In the novel’s last section, a prolonged description of a visit to the mountains, David is made to confront once again his fears that he will lose his desire for Claire, the real attraction that he still has for Helen, and his feelings — as he watches his father grow old — of the fragility of existence. What he wants, finally, is not even to live in wholeness, but simply to know which life is meant for him, the peaceful domestic existence that Claire seems to offer or the life of sensual excess that he has several times experienced. He wishes that some choice in his life could be final, that he could achieve the stability that his father seems to have, or the quiet dignity of his father’s friend, a Mr.
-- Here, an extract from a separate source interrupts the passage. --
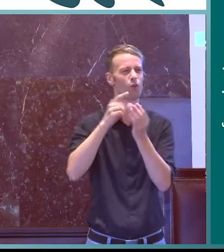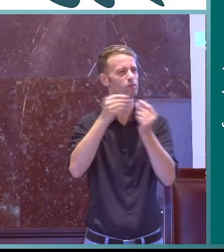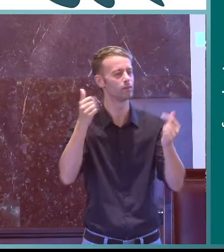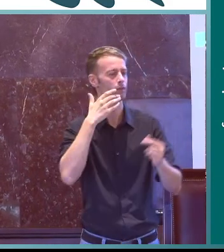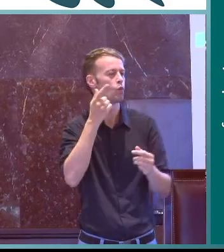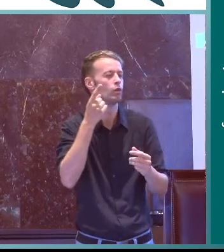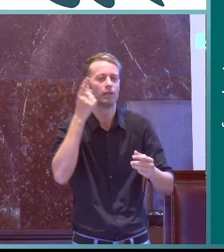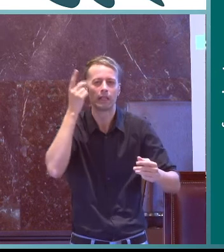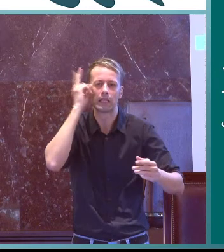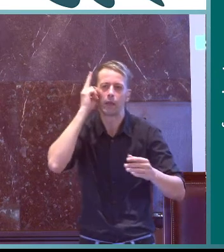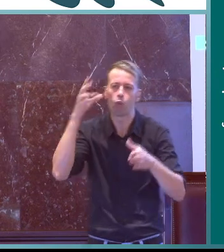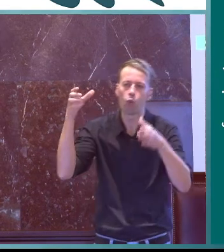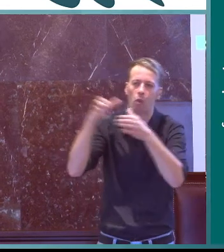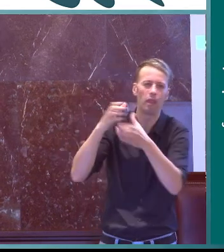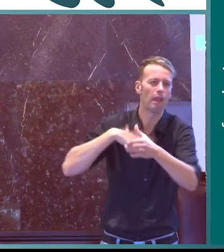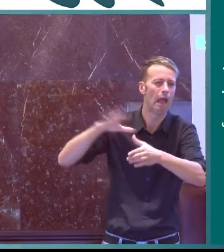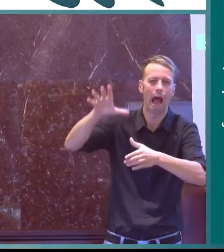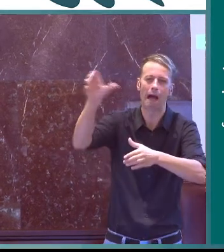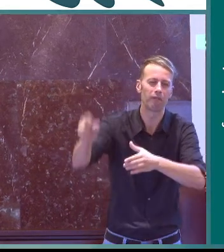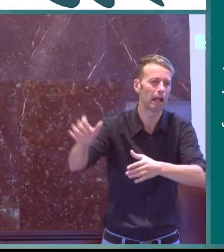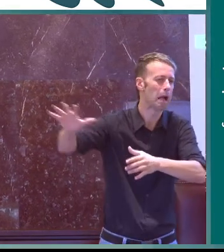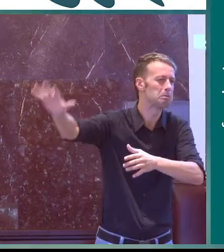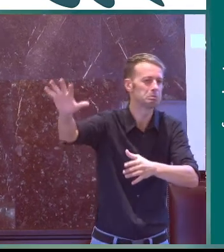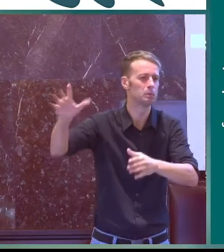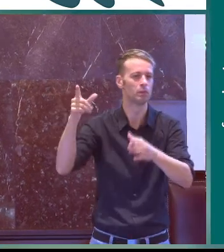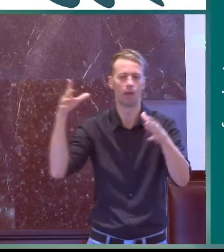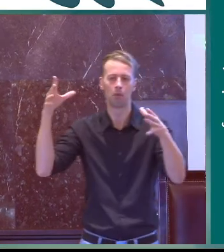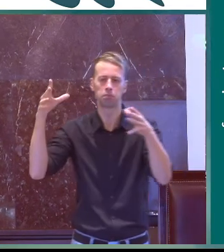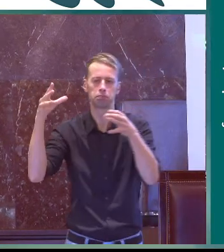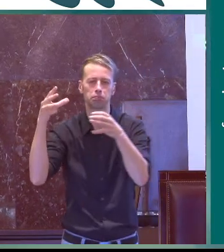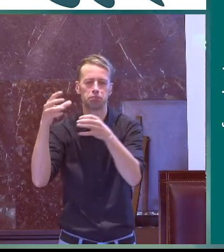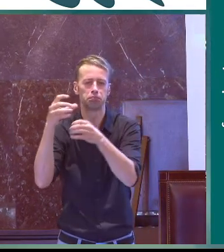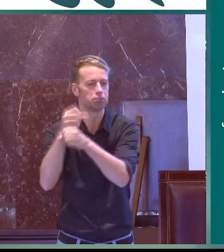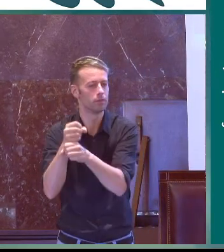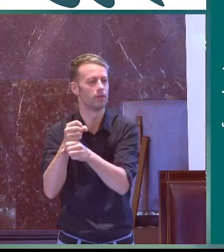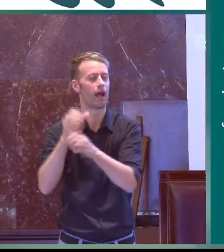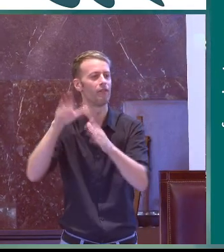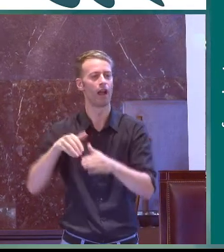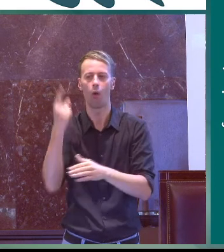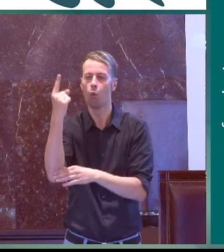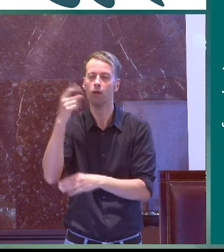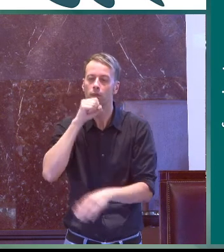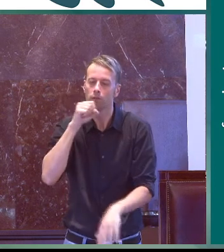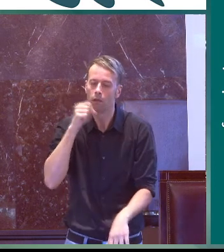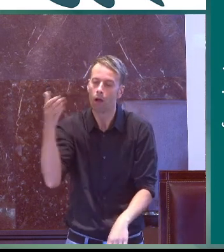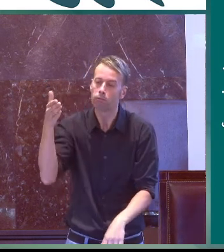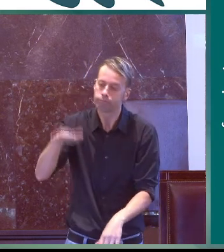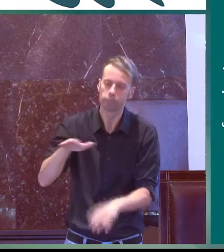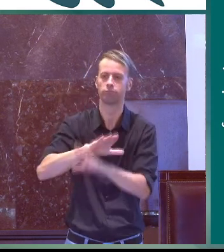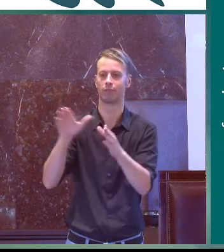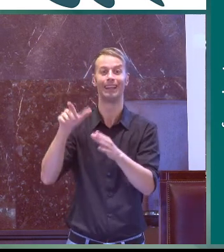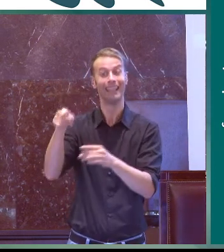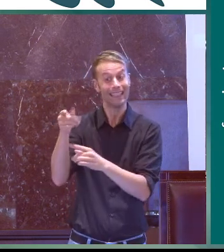pero muchas veces a lo largo de la historia pues una tribu de África por ejemplo en la que las personas acaban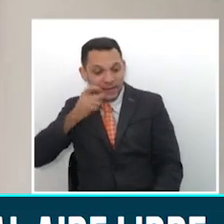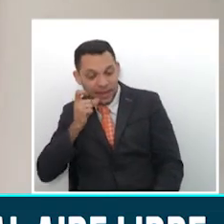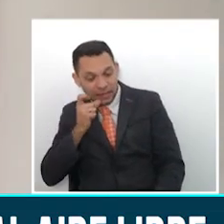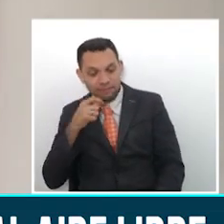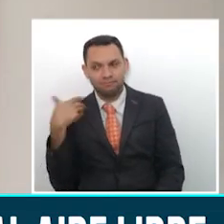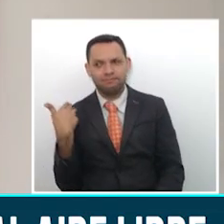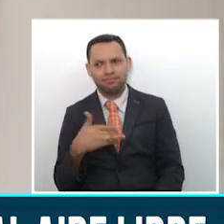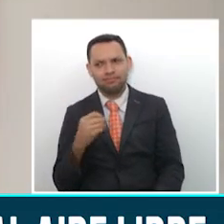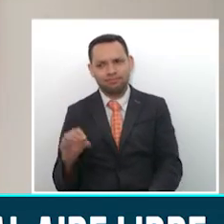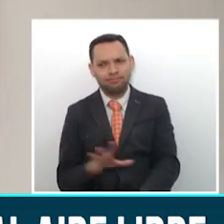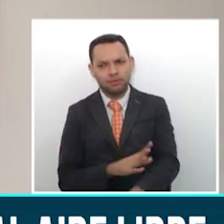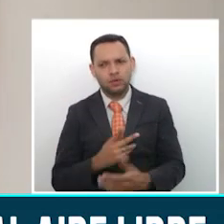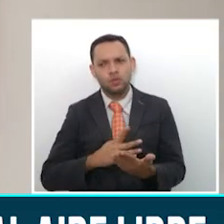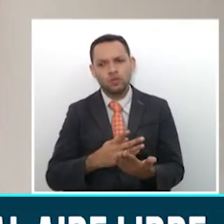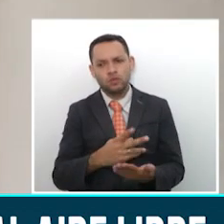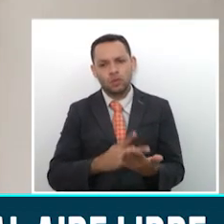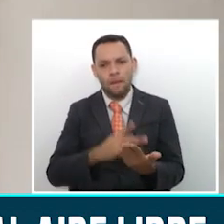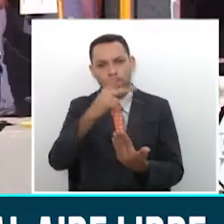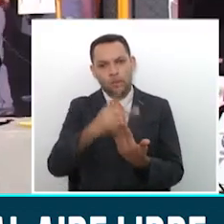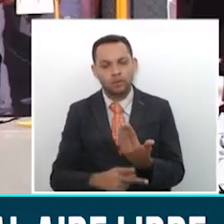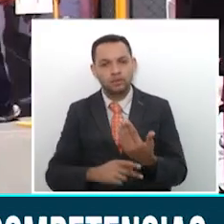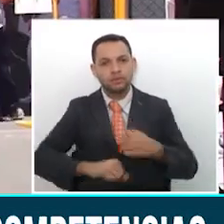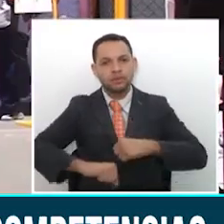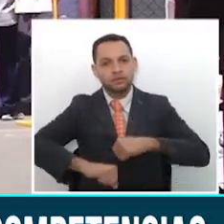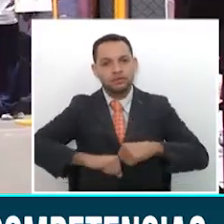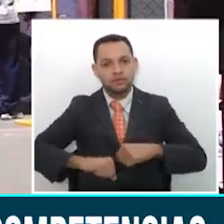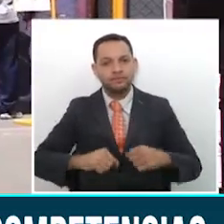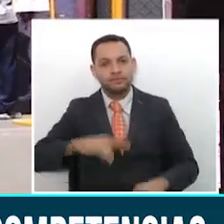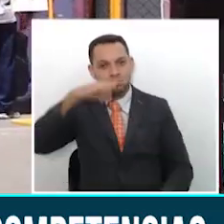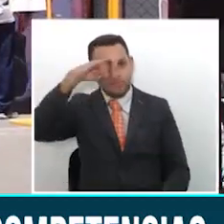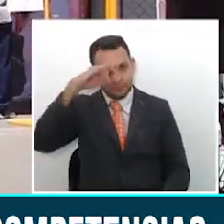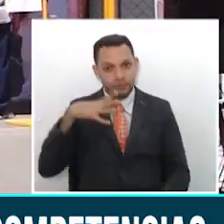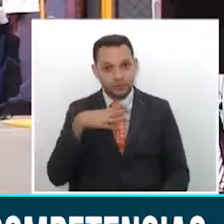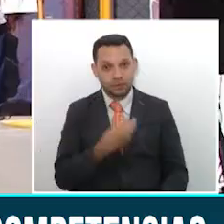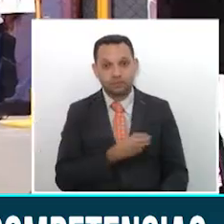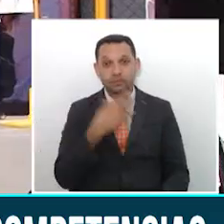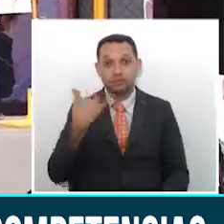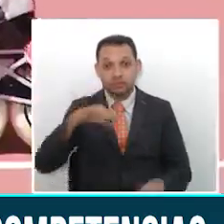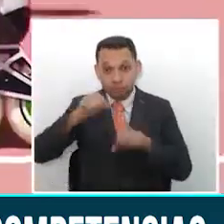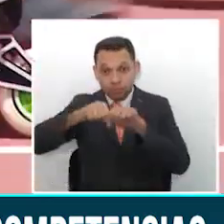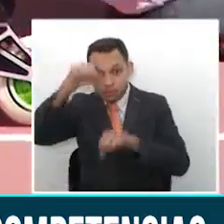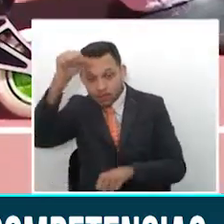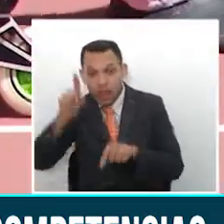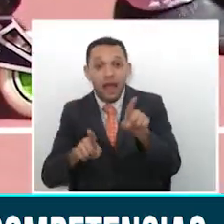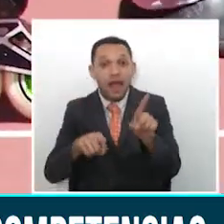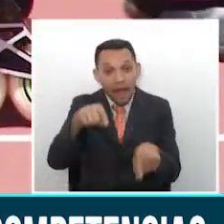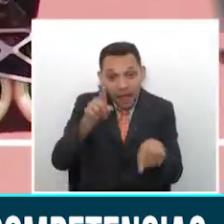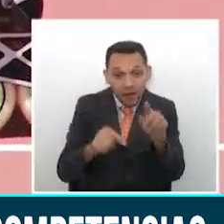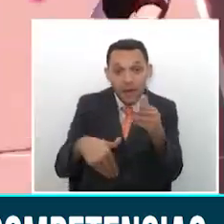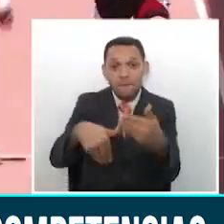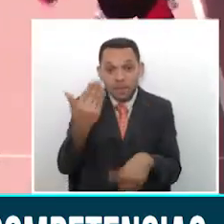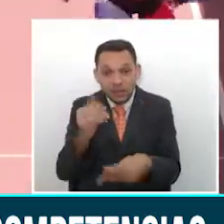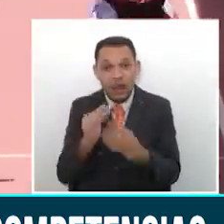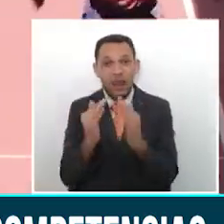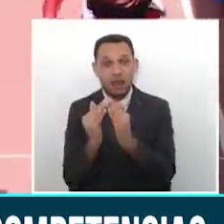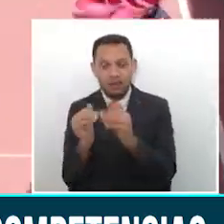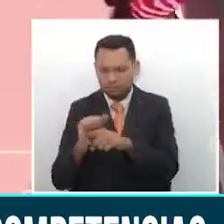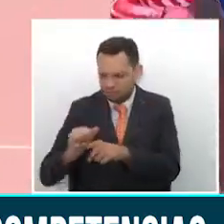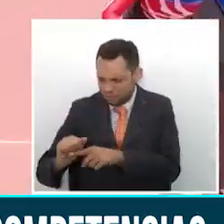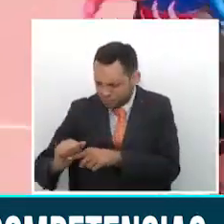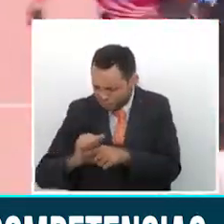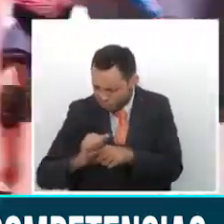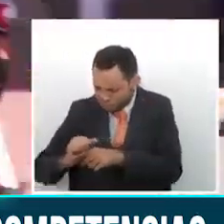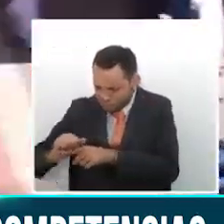proyecto de la pista de patinaje del municipio de Riosucio. Telecafe Noticias conoció que ya algunos deportistas están comenzando a entrenar. Se están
Barbatnik, who comes on a visit with Abe Kepesh over the Labor Day weekend. Mr. Barbatnik had survived the holocaust in Europe, perhaps the most shattering experience in modern history, yet even in his life — as he tells his story — once he had survived, moved to America, there was no final peace. David Kepesh is searching for certainty. Thrown between two worlds, he wants finally to choose one or the other. But he cannot do that. For there is no certainty, no final choice; we must continue to live between two worlds — devoting ourselves to one, perhaps, but never fully free of the other — because they are not exclusive, they are not distinct: one is as real as the other and both are parts of ourselves.